-- Start of EXTRACT --
Jones v. City of Albuquerque

Decision Date10 May 2018
Docket NumberNo. A-1-CA-35120,A-1-CA-35120
PartiesANDREW JONES, Plaintiff-Appellant, v. THE CITY OF ALBUQUERQUE POLICE DEPARTMENT and THE DEPARTMENT OF PUBLIC SAFETY OF THE STATE OF NEW MEXICO, Defendants-Appellees.
CourtCourt of Appeals of New Mexico

This memorandum opinion was not selected for publication in the New Mexico Appellate Reports. Please see Rule 12-405 NMRA for restrictions on the citation of unpublished memorandum opinions. Please also note that this electronic memorandum opinion may contain computer-generated errors or other deviations from the official paper version filed by the Court of Appeals and does not include the filing date.

APPEAL FROM THE DISTRICT COURT OF BERNALILLO COUNTY

Denise Barela-Shepherd, District Judge

Kennedy, Kennedy & Ives, LLC

Adam C. Flores

Joseph P. Kennedy

Shannon L. Kennedy

Laura Schauer Ives

Albuquerque, NM

for Appellant

Doughty, Alcaraz & deGraauw, P.A.

Robert M. Doughty, III

Jeffrey M. Mitchell

Albuquerque, NM

for Appellee New Mexico Department of Public Safety

MEMORANDUM OPINION

VIGIL, Judge.

{1} Plaintiff Andrew Jones appeals the trial court's order granting the New Mexico Department of Public Safety's (DPS) motion for summary judgment, under the Inspection of Public Records Act (IPRA), NMSA 1978, §§ 14-2-1 to -12 (1947, as amended through 2013). For the reasons that follow, we affirm. Because this is a memorandum opinion and the parties are familiar with the facts and procedural posture of the case, we set forth only such facts and law as are necessary to decide the merits.

BACKGROUND

{2} In the Sandia foothills near Albuquerque, New Mexico, James Boyd was shot and killed by gunshot wounds inflicted by Albuquerque Police Department Detective Keith Sandy, on March 16, 2014. On March 28, 2014, the Federal Bureau of Investigation (FBI) announced in a press release that it had opened an investigation into the death of James Boyd, and whether the shooting gave rise to civil rights violations.
-- End of EXTRACT --
• **REQUIREMENT 1**
In the opinion, alter the passage from "Decision Date10 May" to "NEW MEXICO, Defendants-Appellees." by putting "Respondents" in place of "Defendants-Appellees".
• **REQUIREMENT 2**
According to the opinion, on what date was James Boyd shot and killed?
The items that follow are separate material and have no connection to the opinion.
-- Start of RECORDS SHOWN --
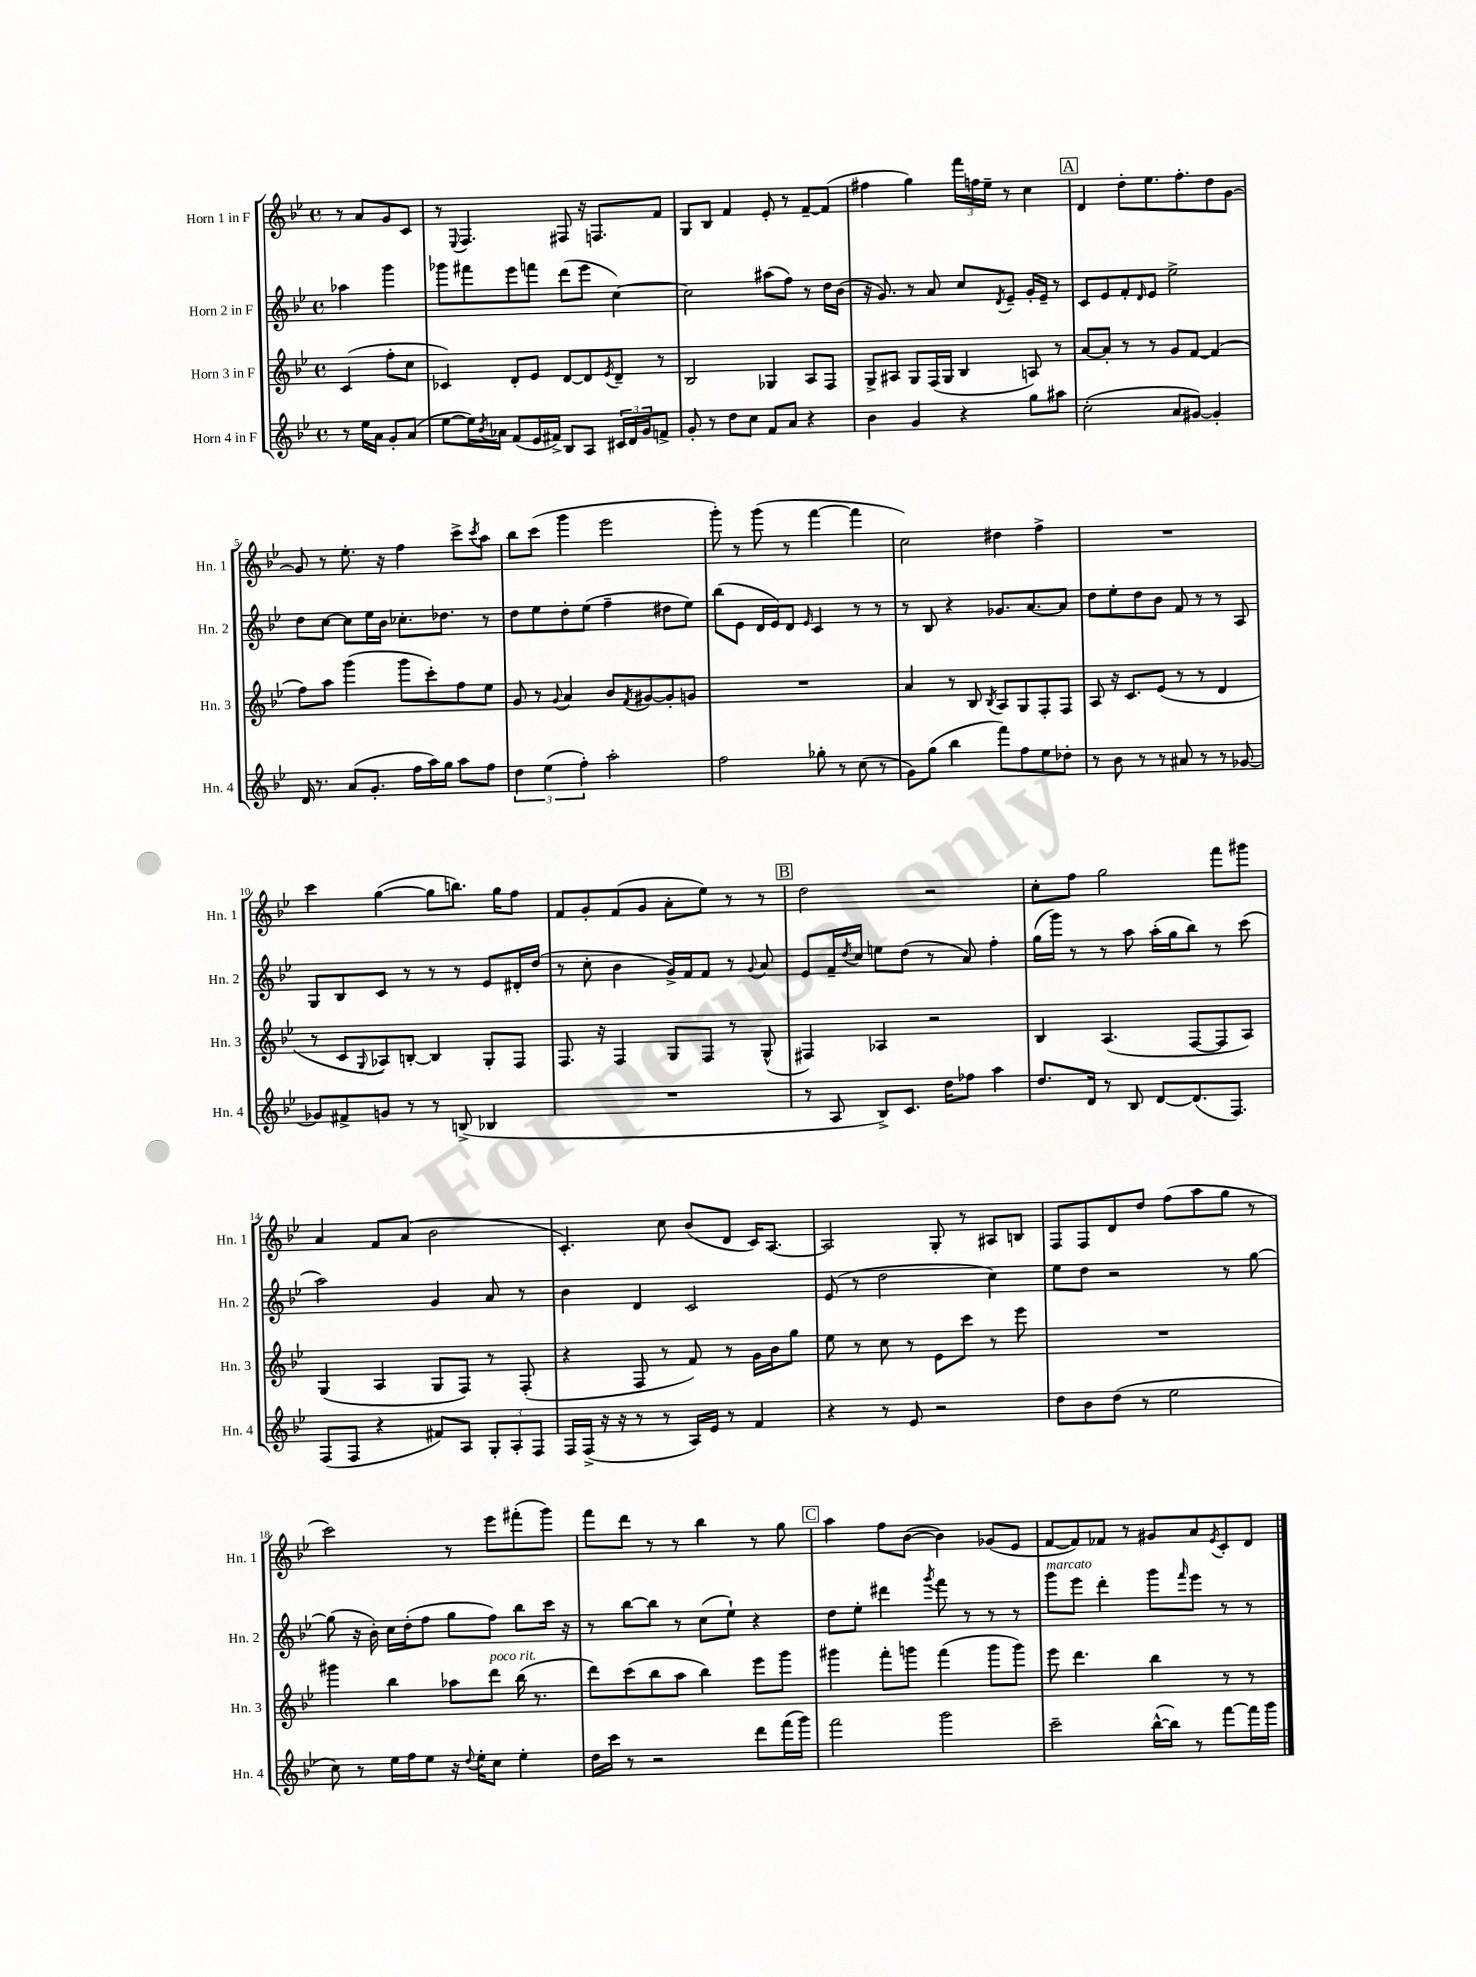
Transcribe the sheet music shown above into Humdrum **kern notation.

**kern	**kern	**kern	**kern
*staff4	*staff3	*staff2	*staff1
*clefG2	*clefG2	*clefG2	*clefG2
*k[b-e-]	*k[b-e-]	*k[b-e-]	*k[b-e-]
*M4/4	*M4/4	*M4/4	*M4/4
*met(c)	*met(c)	*met(c)	*met(c)
8r	(4c	4aa-	8r
16ee-	.	.	8a
16a	.	.	.
8g'	8ff'	4ggg	8g
(8a	8cc	.	8c
=	=	=	=
[8ee-	4c-)	8ggg-	8r
.	.	.	8qqE-
16ee-])	.	8fff#	4.F
8qb-	.	.	.
16a-	.	.	.
(8f	8d'	8eee-	.
16e-	8e-	8fff	.
16f#^)	.	.	.
8B-	[8d	(8ddd	8F#
8A	8d]	8eee-	16r
.	.	.	8.F
.	8qe-	.	.
24c#	8d~	[4cc)	.
24d	.	.	.
24g	.	.	.
8f^	8r	.	8f
=	=	=	=
8g'	2B-	2cc]	8G
8r	.	.	8B-
8dd	.	.	4f
8cc	.	.	.
8f	4G-	(8aa#	8e-'
8a	.	8ff)	8r
4r	8A	8r	[8f~
.	8F	16dd	(8f]
.	.	(16b-	.
=	=	=	=
4b-	8G^	16r	4ff#
.	.	8.g)	.
.	8A#	.	.
4g	8G	8r	4gg)
.	(16F	8a	.
.	16G	.	.
4r	4B-	8cc	24fff
.	.	.	24ff
.	.	.	24ee-~
.	.	8qd	.
.	.	8e-~	8r
8gg	8A)	16g'	4cc
.	.	16e-~	.
8aa#	8r	8r	.
=	=	=	=
(2cc'	[8a	8c	4d
.	8a']	8e-	.
.	8r	8f'	8dd'
.	.	16qqd	.
.	8r	8e-	8.ee-
8a	8g	2ee-^	.
.	.	.	8.ff'
[8g#)	[8f	.	.
4g#']	(4f]	.	8dd
.	.	.	[8g
=	=	=	=
16d	8ff)	8dd	8g]
8.r	.	.	.
.	8aa	[8cc	8r
(8a	(4ggg	8cc]	8.ee-'
8.g'	.	16ee-	.
.	.	16b-	16r
.	8ggg	8.cc-'	4ff
16ff	.	.	.
16aa)	8ccc')	.	.
16gg	.	8.dd-	.
8aa	8ff	.	8ccc^
.	.	.	8qccc
8ff	8ee-	8r	8aa
=	=	=	=
6dd	8g	8dd	8bb-
.	8r	8ee-	(8ccc
(6ee-	.	.	.
.	8qqg	.	.
.	4a	8dd'	4ggg
6ff')	.	.	.
.	.	(8ee-	.
2aa'	8b-	4ff~	2eee-
.	8qf	.	.
.	[8g#	.	.
.	8g#']	8dd#	.
.	8g	8ee-)	.
=	=	=	=
2ff	1r	(8bb-	8ggg')
.	.	8e-	8r
.	.	16d	(8ggg
.	.	16e-)	.
.	.	8d	8r
.	.	16qqe-	.
8gg-'	.	4c	[4fff
8r	.	.	.
(8cc	.	8r	4fff]
8r	.	8r	.
=	=	=	=
8g)	4a	8r	2cc)
(8gg	.	8B-	.
4bb-	8r	4r	.
.	8B-	.	.
.	8qB-	.	.
8fff)	8A	8.g-	4dd#
8ff	8G	.	.
.	.	[8.a	.
8ee-	8F'	.	4ff^
8dd-'	8F	8a]	.
=	=	=	=
8r	8A	8dd	1r
8b-	16r	8ee-'	.
.	8.c	.	.
8r	.	8dd	.
8r	(8e-	8b-	.
8a#	8r	8f	.
8r	8r	8r	.
8r	4d	8r	.
[8g-	.	8A	.
=	=	=	=
8g-]	8r	8G	4ccc
8f#^	8c	8B-	.
.	8qqG	.	.
8g	8A-)	8c	([4gg
8r	[8B'	8r	.
8r	4B]	8r	8gg]
(8B^	.	8r	8.bb)
4B-	8G'	8e-	.
.	.	.	16gg
.	8F	16d#'	8ff
.	.	(16dd	.
=	=	=	=
1r	8.F	8r	8f
.	.	8cc'	8g'
.	16r	.	.
.	4F	4b-	(8f
.	.	.	8g
.	8G	16g^)	8a'
.	.	16f	.
.	8F	8f	8ee-)
.	8r	8r	8r
.	.	8qqg	.
.	(8G^^	8a	8r
=	=	=	=
8r	4F#)	8e-	2dd
8A	.	16f~	.
.	.	8qdd	.
.	.	16cc	.
8B-^)	4A-	8ee	.
8.c	.	(8dd	.
.	2r	8r	2r
16dd	.	.	.
8ff-	.	8a)	.
4aa	.	4ff'	.
=	=	=	=
8.dd	4B-	(16gg	8cc'
.	.	16ggg)	.
.	.	8r	8ff
16d	.	.	.
8r	(4.A	8r	2gg
8B-	.	8aa	.
[8d	.	(16aa'	.
.	.	16gg	.
(8.d]	[8F	8bb-)	.
.	8F]	8r	8fff
8.F)	.	.	.
.	8A)	(8ccc	8ggg#
=	=	=	=
(8F	(4G	2aa)	4a
8F	.	.	.
4r	4A	.	8f
.	.	.	(8a
8f#)	8G	4g	2b-
8A	8F)	.	.
12G'	8r	8a	.
12A'	.	.	.
.	(8F'	8r	.
12F	.	.	.
=	=	=	=
16F	4r	4b-	4.c')
(16F^	.	.	.
16r	.	.	.
16r	.	.	.
8r	8F	4d	.
8r	8r	.	8cc
16A)	8f)	2c	(8b-
16e-	.	.	.
8r	8r	.	8d
4f	16g	.	16c)
.	16b-	.	[8.A
.	8gg	.	.
=	=	=	=
4r	8ee-	(8e-	2A]
.	8r	8r	.
8r	8cc	2dd	.
8e-	8r	.	.
2r	8e-	.	8G'
.	8ccc	.	8r
.	8r	4cc)	8A#
.	8eee-	.	8B
=	=	=	=
8dd	1r	8ee-	8F
8b-	.	8dd	8F
(8dd	.	2r	8d
8r	.	.	8dd
2ee-	.	.	(8ff
.	.	.	8aa
.	.	8r	8gg
.	.	[8gg	8r
=	=	=	=
8cc)	4ggg#	(8gg]	2ccc)
8r	.	16r	.
.	.	16b-')	.
16ee-	4bb-	16cc	.
16ff	.	(16dd'	.
8ee-	.	8ff	.
16r	8aa-	8gg	8r
8qqdd	.	.	.
16ee-'	.	.	.
8cc	8ddd	8ff)	8eee-
4ee-'	(16bb-	8bb-	(8fff#'
.	8.r	.	.
.	.	16ccc	8ggg)
.	.	16r	.
=	=	=	=
16dd	8ddd)	8r	8fff
16ccc	.	.	.
8r	(8ccc	[8bb-	8ddd
2r	8bb-	8bb-]	8r
.	8aa	8r	8r
.	4bb-)	(8cc	4bb-
.	.	8ee-`)	.
8ddd	8eee-	4r	8r
(16fff	8ggg	.	8gg
16ggg)	.	.	.
=	=	=	=
2fff	4ggg#	8dd	4aa
.	.	8ee-'	.
.	8fff'	4ddd#	8ff
.	8ggg	.	([8b-
.	.	8qggg	.
2ggg	(4fff	8fff	4b-])
.	.	8r	.
.	8ggg	8r	(8g-
.	8ggg)	8r	8e-
=	=	=	=
2ccc~	8eee-	8ggg	[8f
.	4.ddd	8eee-	8f])
.	.	4ddd'	8f-
.	.	.	8r
([16bb-^^	4bb-	8ggg	8g#
16bb-])	.	.	.
.	.	16qqfff	.
8r	.	8eee-	8a
.	.	.	8qe-
[8fff	8r	8r	8c'
16fff]	8r	8r	8d
16ggg	.	.	.
==	==	==	==
*-	*-	*-	*-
-- End of RECORDS SHOWN --
• **EXPECTED ANSWER 1**
Decision Date10 May 2018
Docket NumberNo. A-1-CA-35120,A-1-CA-35120
PartiesANDREW JONES, Plaintiff-Appellant, v. THE CITY OF ALBUQUERQUE POLICE DEPARTMENT and THE DEPARTMENT OF PUBLIC SAFETY OF THE STATE OF NEW MEXICO, Respondents.

• **EXPECTED ANSWER 2**
March 16, 2014.